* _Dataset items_
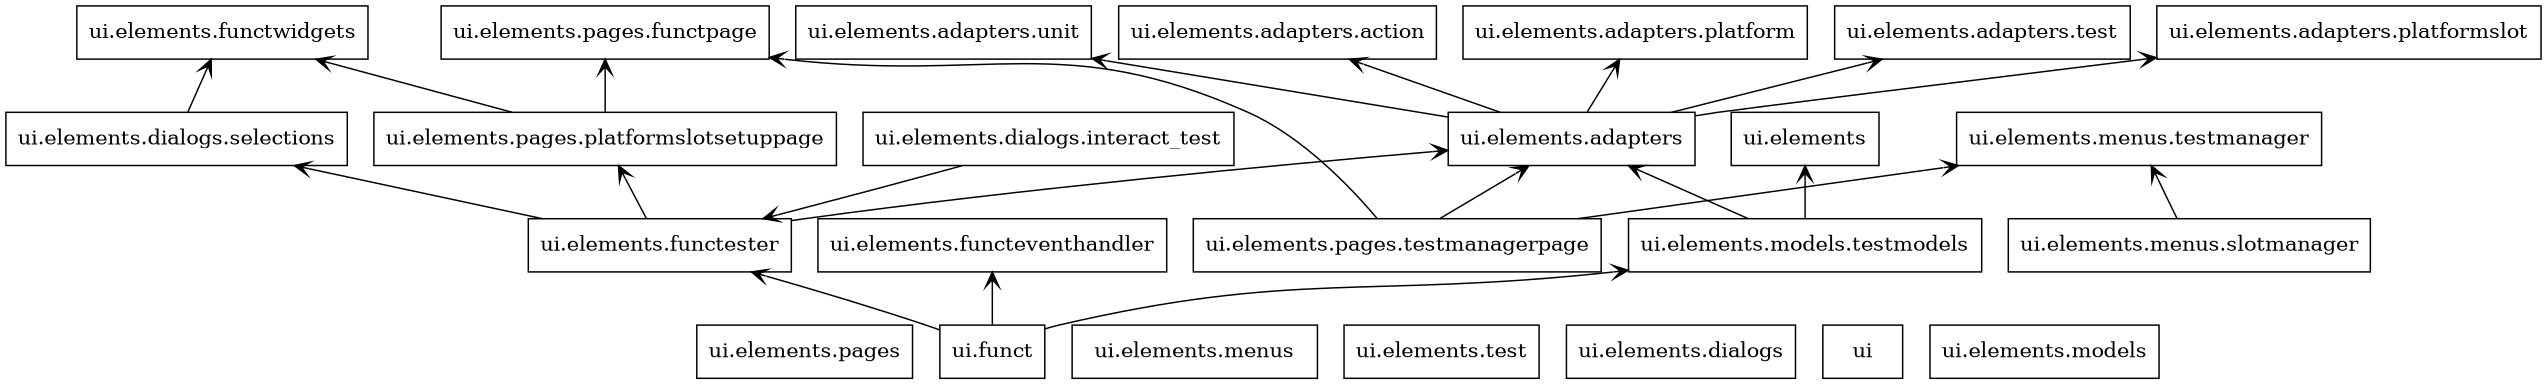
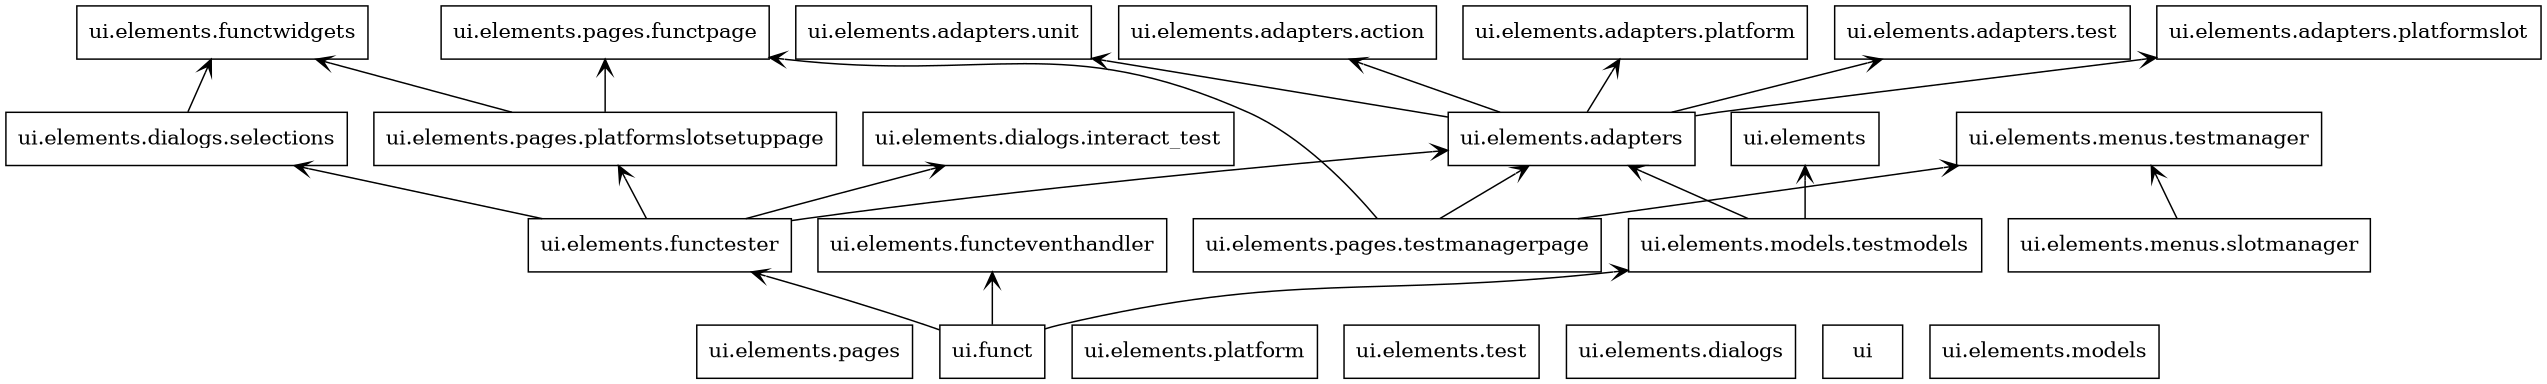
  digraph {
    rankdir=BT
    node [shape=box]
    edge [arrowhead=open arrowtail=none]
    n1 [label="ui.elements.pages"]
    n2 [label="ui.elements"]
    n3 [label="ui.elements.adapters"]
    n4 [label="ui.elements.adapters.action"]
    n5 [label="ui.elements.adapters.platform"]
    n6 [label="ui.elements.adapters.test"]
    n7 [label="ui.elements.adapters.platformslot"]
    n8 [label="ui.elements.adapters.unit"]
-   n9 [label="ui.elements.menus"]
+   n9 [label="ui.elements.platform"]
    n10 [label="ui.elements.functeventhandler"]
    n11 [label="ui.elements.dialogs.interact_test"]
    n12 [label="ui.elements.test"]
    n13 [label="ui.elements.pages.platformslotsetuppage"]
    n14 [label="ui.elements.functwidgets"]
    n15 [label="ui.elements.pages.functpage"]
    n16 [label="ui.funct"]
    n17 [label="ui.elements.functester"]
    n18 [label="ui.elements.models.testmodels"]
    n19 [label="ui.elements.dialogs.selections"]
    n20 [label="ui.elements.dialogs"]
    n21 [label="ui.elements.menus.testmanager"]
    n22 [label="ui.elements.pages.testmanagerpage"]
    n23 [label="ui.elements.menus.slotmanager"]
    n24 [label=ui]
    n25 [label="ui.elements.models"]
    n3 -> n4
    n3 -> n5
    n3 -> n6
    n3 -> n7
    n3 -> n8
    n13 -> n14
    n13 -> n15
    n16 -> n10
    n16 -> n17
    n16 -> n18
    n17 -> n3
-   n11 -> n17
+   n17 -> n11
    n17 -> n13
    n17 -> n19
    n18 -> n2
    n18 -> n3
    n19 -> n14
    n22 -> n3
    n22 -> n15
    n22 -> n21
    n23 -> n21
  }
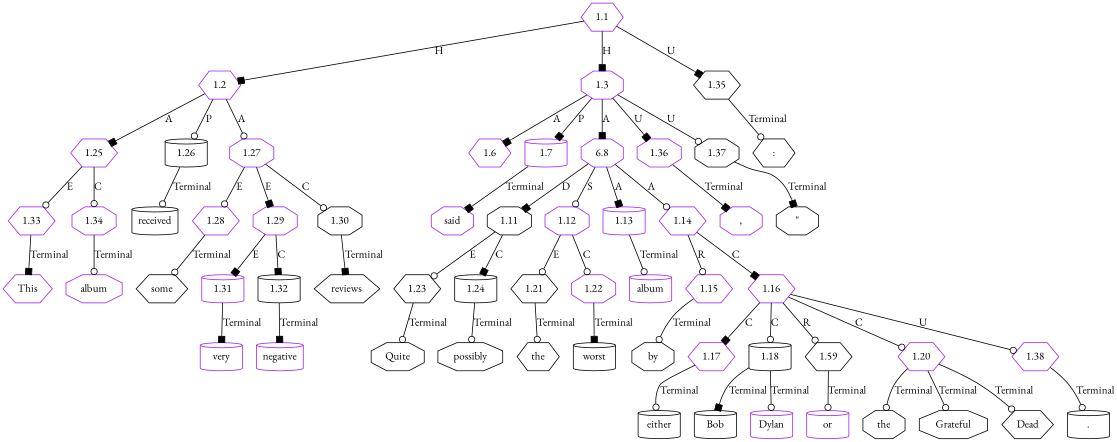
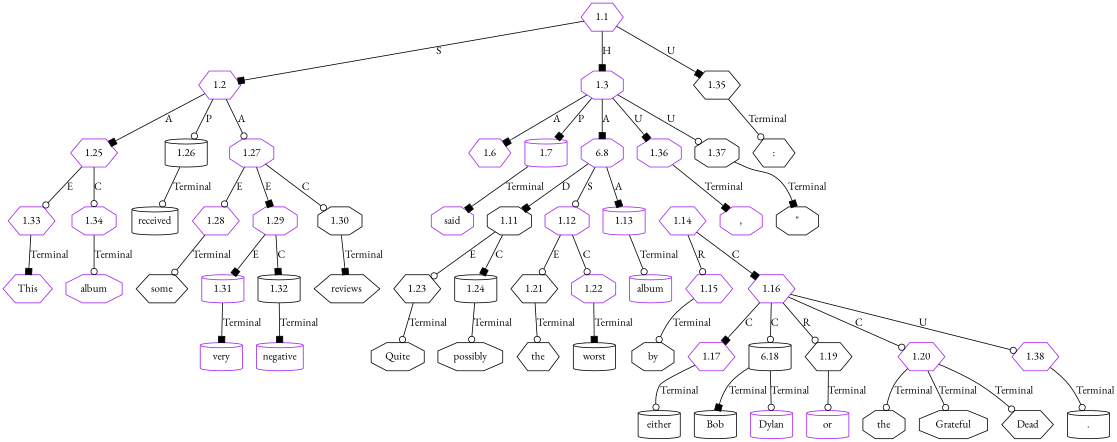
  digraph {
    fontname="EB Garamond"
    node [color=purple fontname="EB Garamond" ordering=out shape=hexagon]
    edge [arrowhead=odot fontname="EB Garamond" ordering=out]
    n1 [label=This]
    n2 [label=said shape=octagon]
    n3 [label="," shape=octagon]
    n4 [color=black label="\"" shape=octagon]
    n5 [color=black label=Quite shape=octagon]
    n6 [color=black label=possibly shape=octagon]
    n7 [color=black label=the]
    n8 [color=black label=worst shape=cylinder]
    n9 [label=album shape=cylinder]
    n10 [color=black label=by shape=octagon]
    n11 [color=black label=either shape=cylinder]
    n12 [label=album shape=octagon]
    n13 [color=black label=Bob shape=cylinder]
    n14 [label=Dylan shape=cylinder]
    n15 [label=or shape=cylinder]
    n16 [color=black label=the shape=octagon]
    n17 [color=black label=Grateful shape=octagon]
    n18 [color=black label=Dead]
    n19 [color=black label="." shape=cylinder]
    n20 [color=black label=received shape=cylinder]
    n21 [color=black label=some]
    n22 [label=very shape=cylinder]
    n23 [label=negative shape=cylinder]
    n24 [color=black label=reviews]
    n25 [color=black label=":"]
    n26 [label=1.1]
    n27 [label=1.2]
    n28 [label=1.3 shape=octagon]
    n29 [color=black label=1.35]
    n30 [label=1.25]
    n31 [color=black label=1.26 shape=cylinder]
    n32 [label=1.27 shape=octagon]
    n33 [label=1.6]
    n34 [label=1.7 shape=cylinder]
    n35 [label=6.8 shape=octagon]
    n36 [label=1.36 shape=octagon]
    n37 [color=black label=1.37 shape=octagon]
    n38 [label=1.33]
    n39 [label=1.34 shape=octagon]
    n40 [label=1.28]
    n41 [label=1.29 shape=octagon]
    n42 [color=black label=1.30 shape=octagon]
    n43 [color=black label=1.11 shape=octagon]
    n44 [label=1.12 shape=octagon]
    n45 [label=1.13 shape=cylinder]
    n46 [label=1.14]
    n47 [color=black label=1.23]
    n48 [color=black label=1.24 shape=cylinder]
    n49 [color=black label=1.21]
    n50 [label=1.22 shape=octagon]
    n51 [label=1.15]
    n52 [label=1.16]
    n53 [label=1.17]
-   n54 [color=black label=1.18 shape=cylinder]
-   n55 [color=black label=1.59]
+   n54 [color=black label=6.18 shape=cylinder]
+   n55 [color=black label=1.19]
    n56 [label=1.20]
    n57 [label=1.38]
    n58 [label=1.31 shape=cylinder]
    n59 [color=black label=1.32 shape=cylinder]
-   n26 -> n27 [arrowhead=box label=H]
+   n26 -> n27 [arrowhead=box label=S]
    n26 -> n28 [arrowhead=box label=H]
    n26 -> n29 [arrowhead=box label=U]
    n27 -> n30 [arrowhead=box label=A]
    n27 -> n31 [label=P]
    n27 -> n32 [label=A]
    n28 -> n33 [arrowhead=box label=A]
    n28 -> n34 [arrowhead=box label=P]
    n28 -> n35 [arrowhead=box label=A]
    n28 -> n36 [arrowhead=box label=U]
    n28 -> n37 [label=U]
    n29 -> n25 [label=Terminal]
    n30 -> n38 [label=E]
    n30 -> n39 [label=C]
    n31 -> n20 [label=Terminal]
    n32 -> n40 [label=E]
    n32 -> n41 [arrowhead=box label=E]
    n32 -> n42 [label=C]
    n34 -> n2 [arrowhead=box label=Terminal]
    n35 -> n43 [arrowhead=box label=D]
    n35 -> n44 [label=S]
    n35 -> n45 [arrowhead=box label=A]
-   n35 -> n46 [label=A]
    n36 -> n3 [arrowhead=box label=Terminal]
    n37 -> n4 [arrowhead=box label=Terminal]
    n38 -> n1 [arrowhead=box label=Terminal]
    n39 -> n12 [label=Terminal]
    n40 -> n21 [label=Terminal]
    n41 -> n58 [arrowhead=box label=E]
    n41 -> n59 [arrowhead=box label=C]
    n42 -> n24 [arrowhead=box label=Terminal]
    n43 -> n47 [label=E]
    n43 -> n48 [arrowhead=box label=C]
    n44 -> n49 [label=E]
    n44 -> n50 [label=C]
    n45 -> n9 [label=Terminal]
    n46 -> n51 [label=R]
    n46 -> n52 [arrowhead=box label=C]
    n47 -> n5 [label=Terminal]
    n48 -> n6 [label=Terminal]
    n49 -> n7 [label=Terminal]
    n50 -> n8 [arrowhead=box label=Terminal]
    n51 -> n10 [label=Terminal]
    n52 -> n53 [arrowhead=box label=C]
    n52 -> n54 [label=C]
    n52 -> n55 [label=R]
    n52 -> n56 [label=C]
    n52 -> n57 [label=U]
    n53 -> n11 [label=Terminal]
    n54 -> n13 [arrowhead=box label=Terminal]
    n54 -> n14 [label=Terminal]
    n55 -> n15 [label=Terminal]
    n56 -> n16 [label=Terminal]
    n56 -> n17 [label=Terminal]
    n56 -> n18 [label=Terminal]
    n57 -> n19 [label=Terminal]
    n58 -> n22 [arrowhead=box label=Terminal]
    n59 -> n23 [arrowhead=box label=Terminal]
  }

* _Given task_
Select each line of the material above that contains the string "adapters".

* _Result of this task_
    n3 [label="ui.elements.adapters"]
    n4 [label="ui.elements.adapters.action"]
    n5 [label="ui.elements.adapters.platform"]
    n6 [label="ui.elements.adapters.test"]
    n7 [label="ui.elements.adapters.platformslot"]
    n8 [label="ui.elements.adapters.unit"]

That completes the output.